---- Provided records

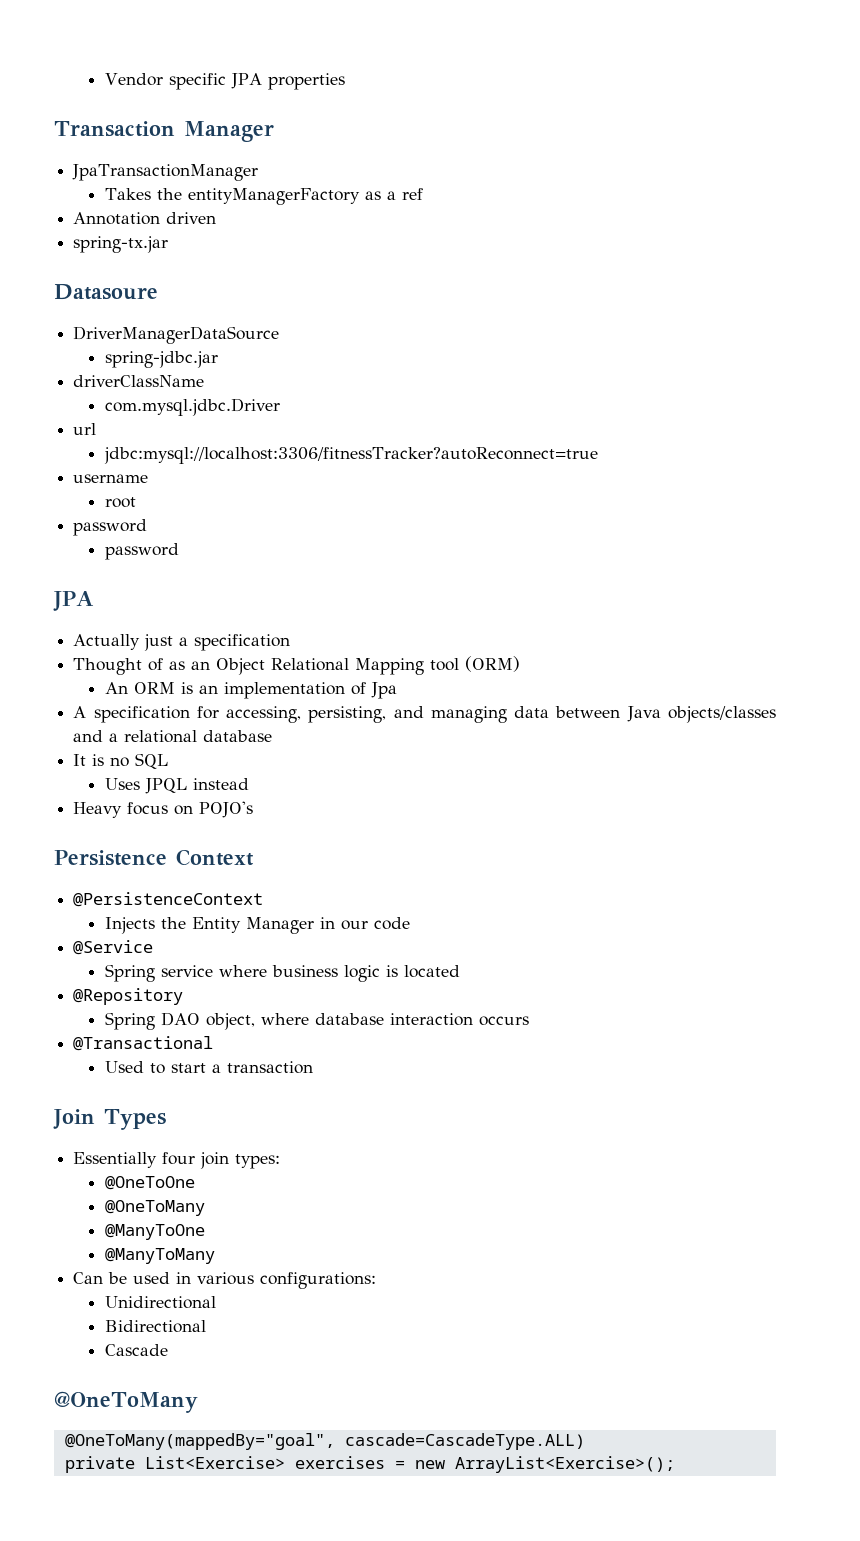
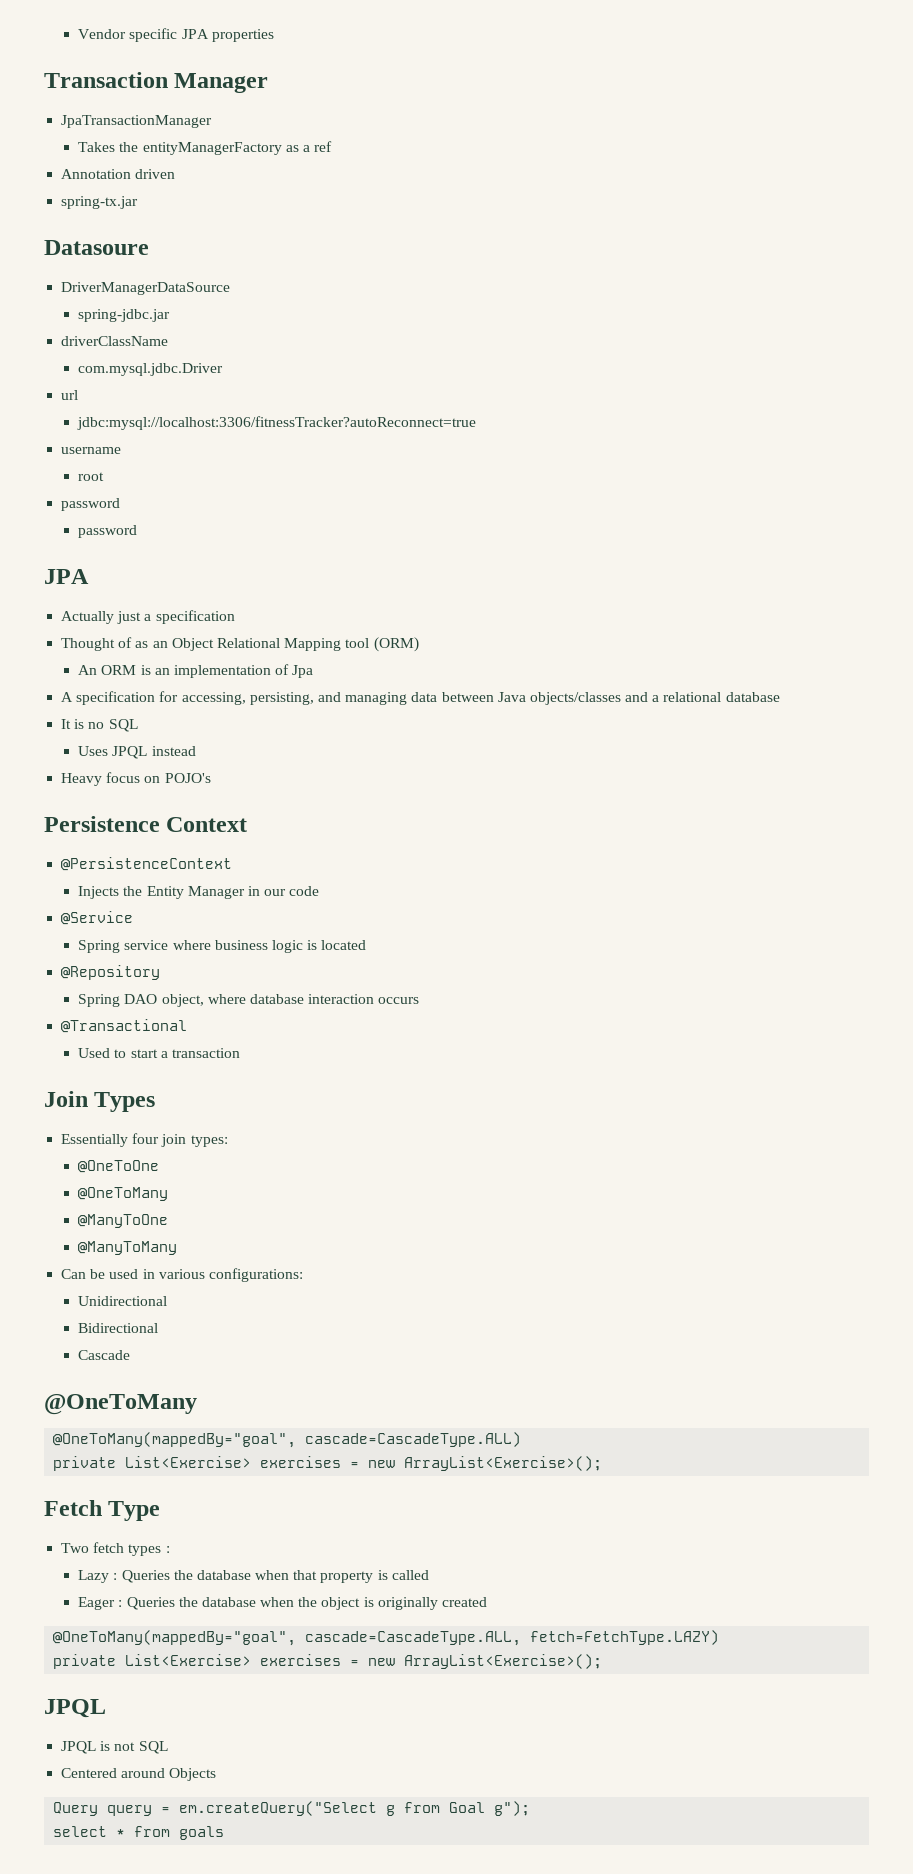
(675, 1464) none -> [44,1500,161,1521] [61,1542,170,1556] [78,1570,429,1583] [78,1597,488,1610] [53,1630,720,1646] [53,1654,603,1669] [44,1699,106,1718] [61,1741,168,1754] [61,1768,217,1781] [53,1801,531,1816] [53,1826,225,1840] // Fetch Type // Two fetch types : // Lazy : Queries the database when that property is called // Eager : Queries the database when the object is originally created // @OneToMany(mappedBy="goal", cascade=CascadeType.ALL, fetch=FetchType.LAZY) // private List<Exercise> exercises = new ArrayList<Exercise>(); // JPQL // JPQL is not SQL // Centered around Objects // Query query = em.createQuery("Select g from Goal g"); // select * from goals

--------
---- Provided records

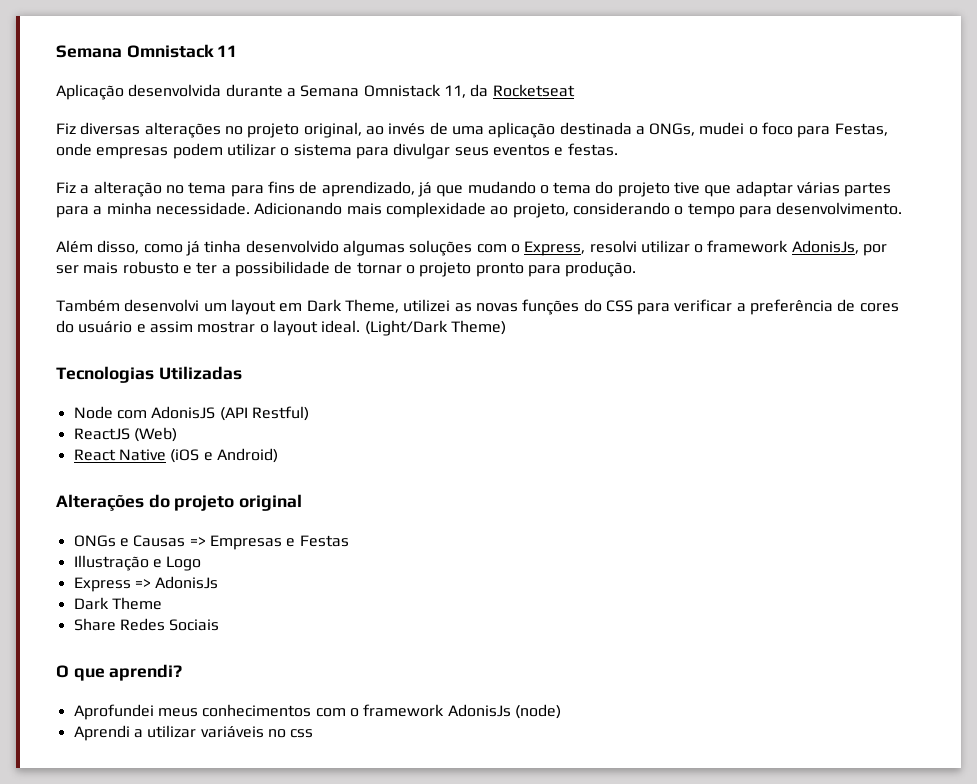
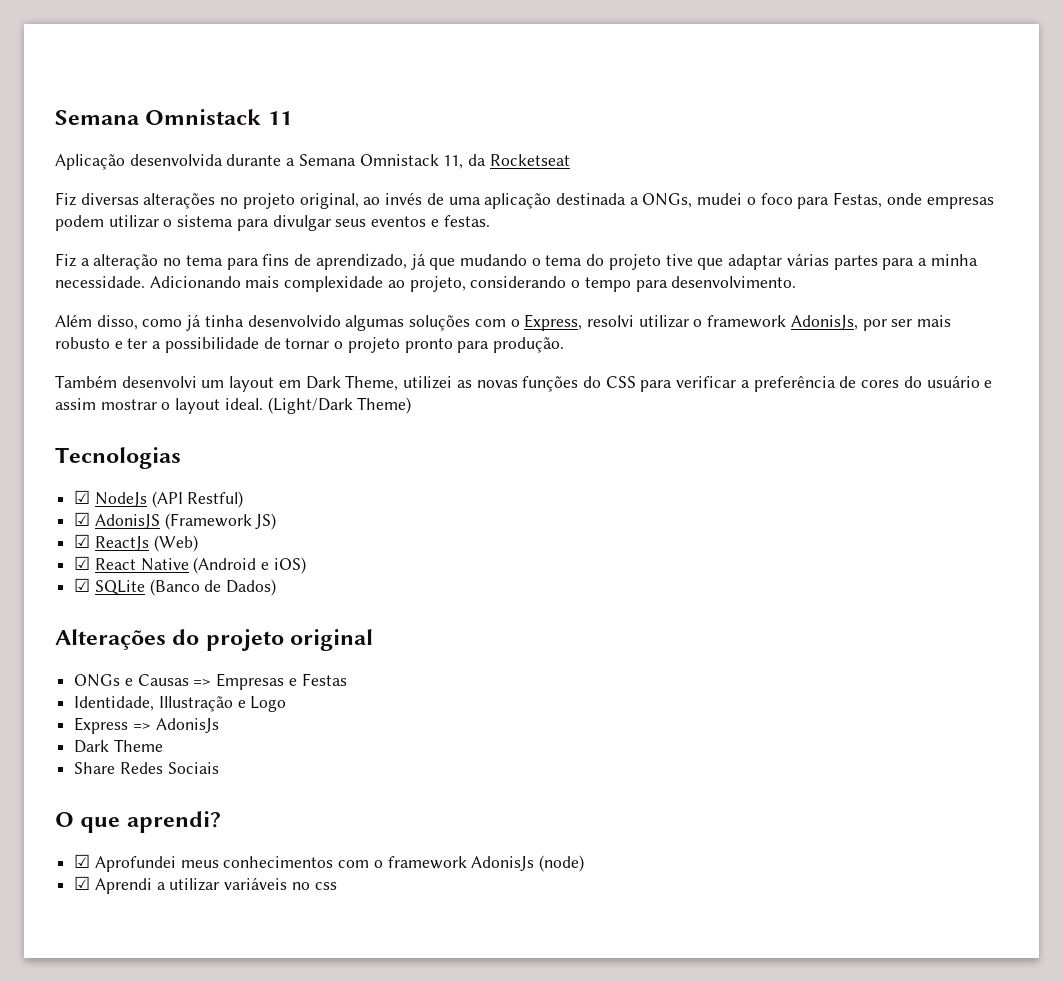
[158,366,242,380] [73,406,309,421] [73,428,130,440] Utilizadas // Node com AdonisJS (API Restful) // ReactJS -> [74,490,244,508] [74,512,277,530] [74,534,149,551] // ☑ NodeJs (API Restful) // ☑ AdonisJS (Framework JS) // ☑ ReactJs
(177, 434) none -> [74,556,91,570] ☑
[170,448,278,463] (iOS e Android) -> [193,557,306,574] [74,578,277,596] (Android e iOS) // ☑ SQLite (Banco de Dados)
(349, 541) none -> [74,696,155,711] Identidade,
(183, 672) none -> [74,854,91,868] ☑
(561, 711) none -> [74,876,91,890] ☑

--------
---- Provided records

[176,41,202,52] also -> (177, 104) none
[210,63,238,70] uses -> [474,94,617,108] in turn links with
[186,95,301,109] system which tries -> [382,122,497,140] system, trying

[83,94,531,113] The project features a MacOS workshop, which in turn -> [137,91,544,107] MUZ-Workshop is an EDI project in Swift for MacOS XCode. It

--------

*Brief:* What lines above contain "which"? Copy them out.

*Response:*
[186,95,301,109] system which tries -> [382,122,497,140] system, trying
[83,94,531,113] The project features a MacOS workshop, which in turn -> [137,91,544,107] MUZ-Workshop is an EDI project in Swift for MacOS XCode. It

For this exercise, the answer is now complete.